Computer Aided Design of Side Actions for Injection Molding of Complex Parts
Abstract
Often complex molded parts include undercuts, patches on the part boundaries that are not accessible along the main mold opening directions. Undercuts are molded by incorporating side actions in the molds. Side actions are mold pieces that are removed from the part using translation directions different than the main mold opening direction. However, side actions contribute to mold cost by resulting in an additional manufacturing and assembly cost as well as by increasing the molding cycle time. Therefore, generating shapes of side actions requires solving a complex geometric optimization problem. Different objective functions may be needed depending upon different molding scenarios (e.g., prototyping versus large production runs). Manually designing side actions is a challenging task and requires considerable expertise. Automated design of side actions will significantly reduce mold design lead times. This thesis describes algorithms for generating shapes of side actions to minimize a customizable molding cost function.
Given a set of undercut facets on a polyhedral part and the main parting direction, the approach works in the following manner. First, candidate retraction space is computed for every undercut facet. This space represents the candidate set of translation vectors that can be used by the side action to completely disengage from the undercut facet. As the next step, a discrete set of feasible, non-dominated retractions is generated. Then the undercut facets are grouped into undercut regions by performing state space search over such retractions. This search step is performed by minimizing the customizable molding cost function. After identifying the undercut regions that can share a side action, the shapes of individual side actions are computed.

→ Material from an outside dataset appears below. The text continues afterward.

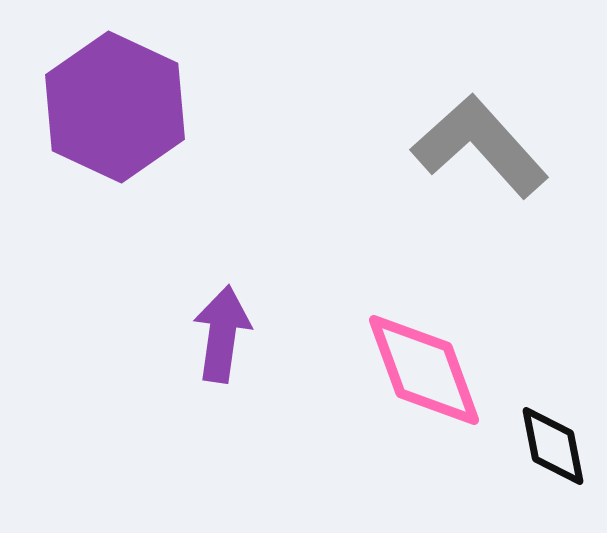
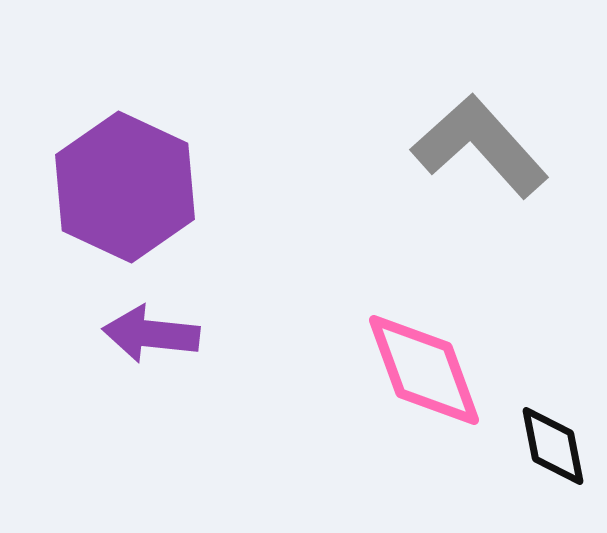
purple hexagon: moved 10 px right, 80 px down
purple arrow: moved 71 px left; rotated 92 degrees counterclockwise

The approach presented in this work leads to practically an optimal solution if every connected undercut region on the part requires three or fewer side actions. Results of computational experiments that have been conducted to assess the performance of the algorithms described in the thesis have also been presented. Computational results indicate that the algorithms have acceptable computational performance, are robust enough to handle complex part geometries, and are easy to implement. It is anticipated that the results shown here will provide the foundations for developing fully automated software for designing side actions in injection molding.